_Source passage:_
Standalone Simulation

Transmitter (sim_tx.v) and receiver (sim_rx.v) modules are simulated individually, as well as clock generators (sim_baud.v) in corresponding files.

Standalone Test

UART modules are tested on Digilent Basys 3 with test.v. design_uart_bd.tcl can be use to generate test block design automatically. Rx and Tx signals connected to Digilent Digital Discovery via JB pins. Received and send data connected to seven segment displays. For testing, UART Send & Receive mode of protocol analyzer is used. Modules only tested in 115200 bit rates. Both 7 bit and 8 bit data sizes with all possible parity configurations tested. Additionally, System ILAs are used to monitor control signals as well as Rx and Tx signals.

Transmitter IP About

Transmitter IP contains a UART transmitter with an AXI-Lite interface, without an receiver. UART configurations can be dynamically reconfigured via configuration register. A simple sw driver can be found at uart_tx.h. Interrupt pin is set when interrupt is enabled and Tx buffer is empty.

Transmitter IP Register Map

0x0: Tx Buffer

Write only register to add a new data to transmit buffer.

0x4: Configuration Register

Allows dynamic reconfiguration of the IP core.

31:12	11	10	9	8:6	5:4	3	2	1	0
Reserved	Blocking Transmission	Clear Tx Buffer	Base Clk	Div Ratio	Parity Mode	Parity En	Data Size	Stop Bit Size	Interrupt En

Blocking Transmission:

When set, core clears write channel ready signals if the Tx Buffer full.

Clear Tx Buffer:

Clears Tx buffer, self clearing.

Base Clock:

Corresponds to baseClock_freq.

Division Ratio:

Corresponds to divRatio.

Parity Mode:

Corresponds to parity_mode.

Space	Mark	Even	Odd
0b00	0b01	0b10	0b11

Parity Enable:

Enables parity calculation.

Data Size:

Corresponds to data_size.

Cleared for 7 bits, set for 8 bits.

Stop Bit Size:

Corresponds to stop_bit_size.

Cleared for 1 bits, set for 2 bits.

Interrupt Enable:

Enables interrupt pin.

0x8: Status Register

Read only register that contains the IP status.

31:2	1	0
Reserved	Tx Buffer Full	Tx Buffer Empty

0xC: Tx Buffer Counter

Read only register that contains the number of remaining entries in the Tx buffer.

_Material provided:_
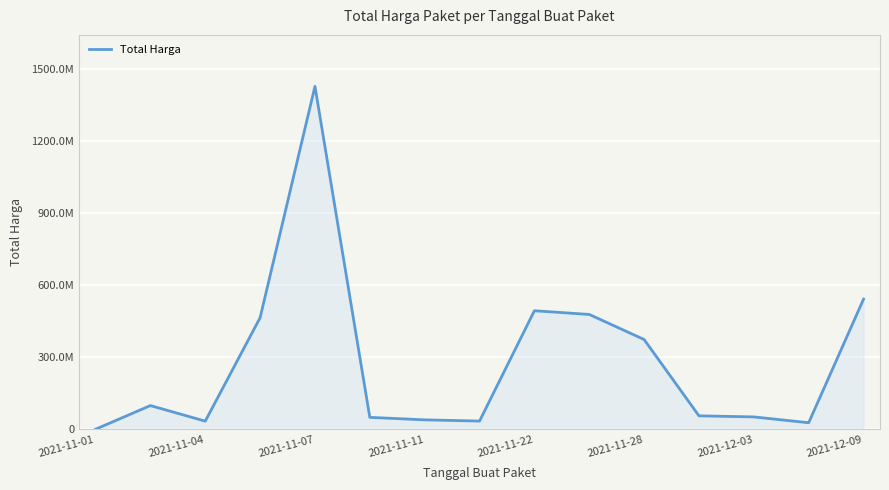

Does the chart have visible grid lines?

Yes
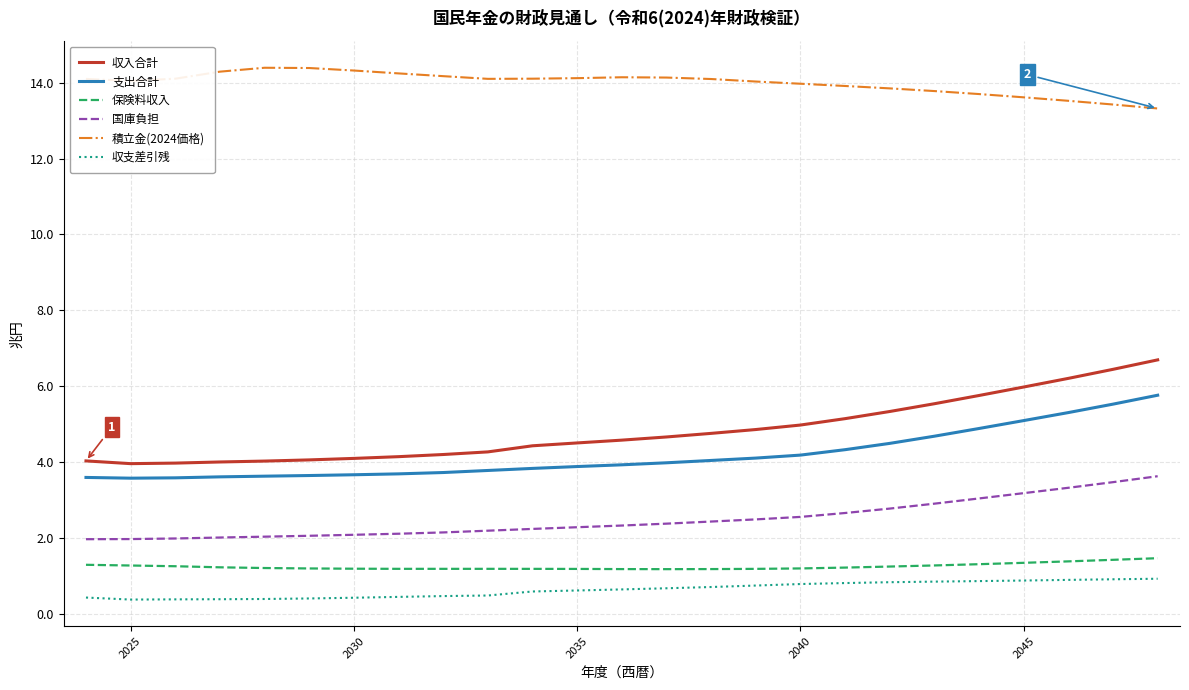

Which series has the largest total across all categories?

積立金(2024価格)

_Questions:_
1 - Answer each question from the UART documentation.
(a) On which board were the UART modules tested?
(b) At what bit rate were the modules tested?
(c) At which address is the Status Register?
2 - Render this sentence from the UART documentation in Spanish: "Interrupt pin is set when interrupt is enabled and Tx buffer is empty."
3 - Copy the UART documentation word for word from "UART modules are" to "buffer is empty.".
The data have no connection to the UART documentation.

_Solutions below:_
1 -
(a) Digilent Basys 3
(b) 115200
(c) 0x8

2 - El pin de interrupción se activa cuando la interrupción está habilitada y el búfer de Tx está vacío.

3 -
UART modules are tested on Digilent Basys 3 with test.v. design_uart_bd.tcl can be use to generate test block design automatically. Rx and Tx signals connected to Digilent Digital Discovery via JB pins. Received and send data connected to seven segment displays. For testing, UART Send & Receive mode of protocol analyzer is used. Modules only tested in 115200 bit rates. Both 7 bit and 8 bit data sizes with all possible parity configurations tested. Additionally, System ILAs are used to monitor control signals as well as Rx and Tx signals.

Transmitter IP About

Transmitter IP contains a UART transmitter with an AXI-Lite interface, without an receiver. UART configurations can be dynamically reconfigured via configuration register. A simple sw driver can be found at uart_tx.h. Interrupt pin is set when interrupt is enabled and Tx buffer is empty.